“Well here we are”. Sometimes my conversations with God sound a little like that. The whirlwind process of discerning God’s path for me has indeed taken a gloriously unexpected turn. Getting into the World Race South American Expedition has been one, long, incredulous look at the Father followed by the quiet submission, “well here goes nothing”. And truly- I’m stepping off of the cliff of my life experience in a short and painfully long 9 months. Someone pinch me. 

Here’s the honest truth- I had the honeymoon phase already. I’ve wanted to do long term mission since God started a little spark in my heart in High School. I’ve wanted this for as long as I can remember and now it’s finally real and exactly in His time. But then the reality clashes with the National Geographic photos you’ve memorized from Google Imaging “Iguazu Falls” for the billionth time. The reminders from your concerned relatives about fundraising and moving your life into your parent’s basement for a year start flooding in. And the looks. Don’t forget the looks. For anyone who’s ever done some crazy God-adventure, you know exactly what I’m talking about. It’s the “bless your heart” look. I’ve lived in Texas long enough to know that ‘bless your heart’ is the furthest thing from a positive vibe. 

So why am I traveling South America for a year? Why am I dropping my life and picking a new one? The answer is simple really: God gave me this crazy heart and, by golly, it’s going to follow it’s Creator wherever He leads, with or without me. So I go. 

Despite my fickle heart, God has been waiting patiently and tilling the ground so that I’d be ready for this leap. Looking back, it all makes so much sense now. It’s as if I had been wandering deep in the woods and He gave me a bird’s eye view. Way up there, South America is the easy answer to the desires I kept neatly on a shelf. It’s the consummation of the joy, suffering, and more often than not, the waiting.
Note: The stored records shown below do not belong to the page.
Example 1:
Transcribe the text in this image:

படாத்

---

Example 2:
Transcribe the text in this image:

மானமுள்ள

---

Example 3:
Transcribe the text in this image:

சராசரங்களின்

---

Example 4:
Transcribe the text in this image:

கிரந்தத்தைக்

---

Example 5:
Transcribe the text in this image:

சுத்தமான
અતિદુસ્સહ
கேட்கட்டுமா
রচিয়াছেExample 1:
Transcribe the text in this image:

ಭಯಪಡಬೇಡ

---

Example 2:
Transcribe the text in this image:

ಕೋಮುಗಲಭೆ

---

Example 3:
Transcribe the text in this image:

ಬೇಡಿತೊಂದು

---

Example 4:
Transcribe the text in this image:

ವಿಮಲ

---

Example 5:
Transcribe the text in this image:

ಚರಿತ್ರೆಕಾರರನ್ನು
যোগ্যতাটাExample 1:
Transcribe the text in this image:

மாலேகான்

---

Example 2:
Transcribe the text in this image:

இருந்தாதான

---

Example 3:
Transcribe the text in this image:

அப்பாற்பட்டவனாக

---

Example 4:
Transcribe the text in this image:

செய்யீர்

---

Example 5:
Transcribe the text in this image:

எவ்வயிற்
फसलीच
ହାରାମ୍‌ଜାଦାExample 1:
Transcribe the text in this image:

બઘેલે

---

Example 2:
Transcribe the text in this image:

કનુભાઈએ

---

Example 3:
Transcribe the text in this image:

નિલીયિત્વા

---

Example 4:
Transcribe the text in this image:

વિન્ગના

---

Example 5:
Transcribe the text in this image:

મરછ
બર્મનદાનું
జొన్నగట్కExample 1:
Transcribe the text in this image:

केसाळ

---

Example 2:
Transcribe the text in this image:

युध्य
But He never promised me that it would be easy and back in the woods I must go. Now I wait and walk. But the mountain is up ahead in the distance and I was made to climb it. 

I know good and well that learning how to get every possession I’ll claim as my own in one pack and fundraising $17,000 are only a small fraction of the skills I’ll need to learn to be ready for the Race. I know the majority of the preparation will happen deep beneath the surface. I know is He’ll make me ready for the journey ahead. That’s enough for me for now. In the mean time, don’t be shy about sending prayers, donations, and encouragement my way. God knows, I wouldn’t be here without the support of the people who have blessed my life. I’d be equally blessed to bring you along for the ride. So, here goes nothing- to the mountain we go.